Com “Casa de Família” (Fábula, 2024), Sophie Blackall volta a encantar-nos com mais um excelente livro, onde a luminosidade e os detalhes são preciosos para recriar, de forma magistral, ambientes habitados por afectos e memórias.
A família, os espaços e as relações que temos uns com os outros são temas que marcam as narrativas de Blackall. Desta vez, a autora convida-nos a entrar numa casa, conhecendo as suas divisões e todos os recantos, para não nos esquecermos que este talvez seja o lugar mais importante do mundo. Nela começam e acabam os dias. Em casa, encontramos um porto de abrigo, descobrimos e desvendamos os mais íntimos segredos. É nela que recordamos o passado e projectamos o futuro.
Ao abrir “Casa de Família”, o leitor conhece a quinta e a casa que fica “para lá de uma montanha, no fundo de uma entrada, à beira de um riacho cintilante que serpenteia pelos campos”. Ao virar a página, o leitor já está dentro da casa, onde habitaram “doze crianças nasceram e cresceram, onde aprenderam a gatinhar no pequeno vestíbulo, onde posaram sentadas nos degraus da escada de madeira e onde foram medidas, ano após ano, com riscos numa ombreira, onde esculpiram batatas que mergulharam em tinta, para estampar as paredes com flores e folhas…”.
Ao aceitar o convite, o leitor caminha vagarosamente pela casa onde as crianças perderam os dentes e escovaram o cabelo, aprenderam a colher maçãs e a fazer tartes, onde puseram a mesa e obedeceram à mãe, onde sussurraram segredos, descobriram as primeiras leituras e ecoaram gargalhadas. Onde cresceram e se tornaram adultos, de onde partiram para estudar, abraçar novos desafios ou, simplesmente, para ver o mar. Esta é uma casa como muitas casas. Como as nossas casas, onde habita o amor e as recordações.

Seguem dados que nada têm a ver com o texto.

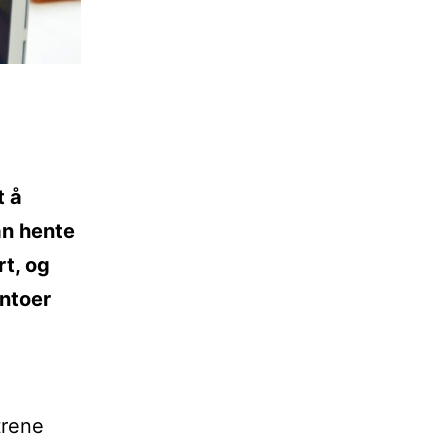
t å
n hente
rt, og
ontoer
trene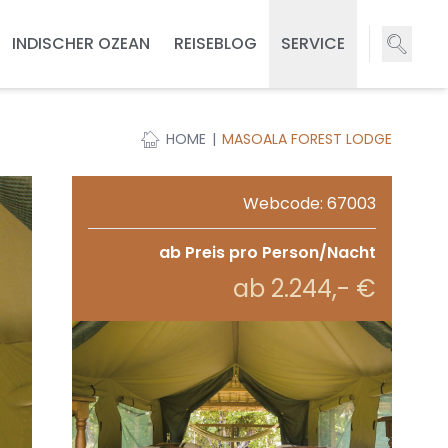
INDISCHER OZEAN
REISEBLOG
SERVICE
HOME
MASOALA FOREST LODGE
Webcode: 67003
ab Preis pro Person/Nacht
ab 2.244,- €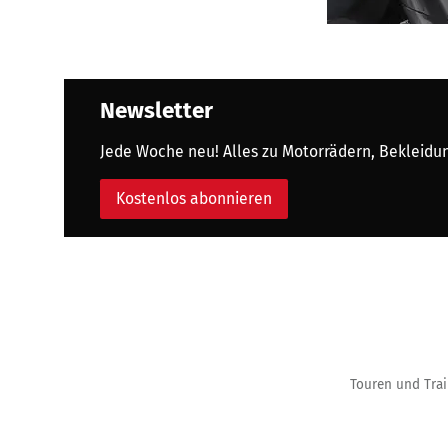
Newsletter
Jede Woche neu! Alles zu Motorrädern, Bekleidung
Kostenlos abonnieren
Touren und Trai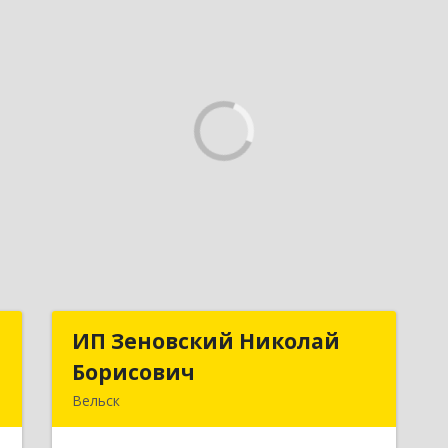
Р
ИП Зеновский Николай
ИП Зеновский Николай
Борисович
Борисович
й
Вельск
,
165150, Архангельская обл, Вельский
2
р-н, Лукинская д, Надежды ул, дом №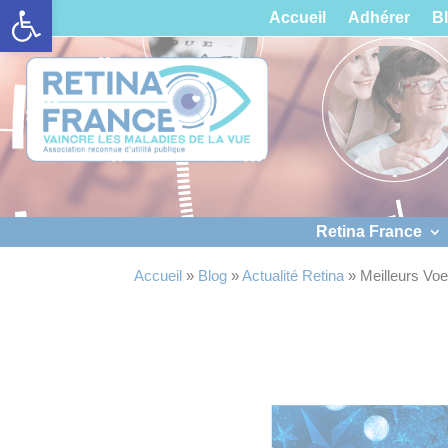
Ouvrir la barre d’outils
Panneau de gestion des cookies
Accueil
Adhérer
B
Retina France
Accueil
»
Blog
»
Actualité Retina
»
Meilleurs Vo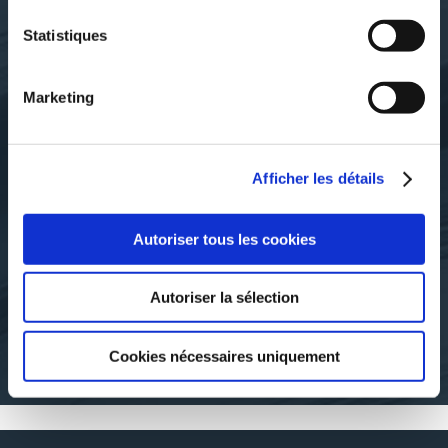
Statistiques
Marketing
Afficher les détails
Jonathan Barbary
Jonathan Barbary
Autoriser tous les cookies
L'EVENTAIL DE
LA CANNE DE CHIU
SHAOLIN
CHUK KAI
Autoriser la sélection
sports-
sports-
Cookies nécessaires uniquement
15€00
19€00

Um dia, a casa sentiu a solidão, “acomodou-se nas pedras, o que vergou ligeiramente as suas vigias e o seu esqueleto, fazendo a porta entreabrir-se, deixando entrar o vento” Um dia, mais tarde, ao entrar na antiga casa da quinta, Sophie Blackall recolhe o que ainda resta: “retalhos de papel de parede e livros empapados de chuva e mapas a desfazerem-se vestidos cobertos de lama e lenços e um botão que já tinha sido uma concha no mar”. Objectos que honram as memórias, as vidas e que inspiraram este livro extraordinariamente belo. Retalhos que renascem pela mão de Sophie Blackall, e que continuarão a contar histórias e a encantar pequenos e graúdos.
As deslumbrantes ilustrações são feitas com as memórias que resistiram ao tempo, que teimaram ficar em casa e ressuscitaram com lápis de cor, aguarelas, tinta-da-china, pincéis e muita imaginação. Um livro para todos aqueles que guardam, nas suas casas, histórias incríveis. Um livro emotivo e de grande sensibilidade, para todas as famílias.
Sophie Blackall é uma artista australiana e ilustradora de livros infantis. Vive e trabalha em Brooklyn, Nova Iorque. Conquistou vários prémios, como o Ezra Jack Keats Award e duas vezes a Medalha Caldecott. Formada em Design, Sophie já ilustrou mais de 30 livros para crianças. O seu trabalho inclui também animação e ilustrações para a imprensa. É autora de “Olá, Farol!” e “Se Algum Dia Vieres à Terra”, ambos com edição nacional.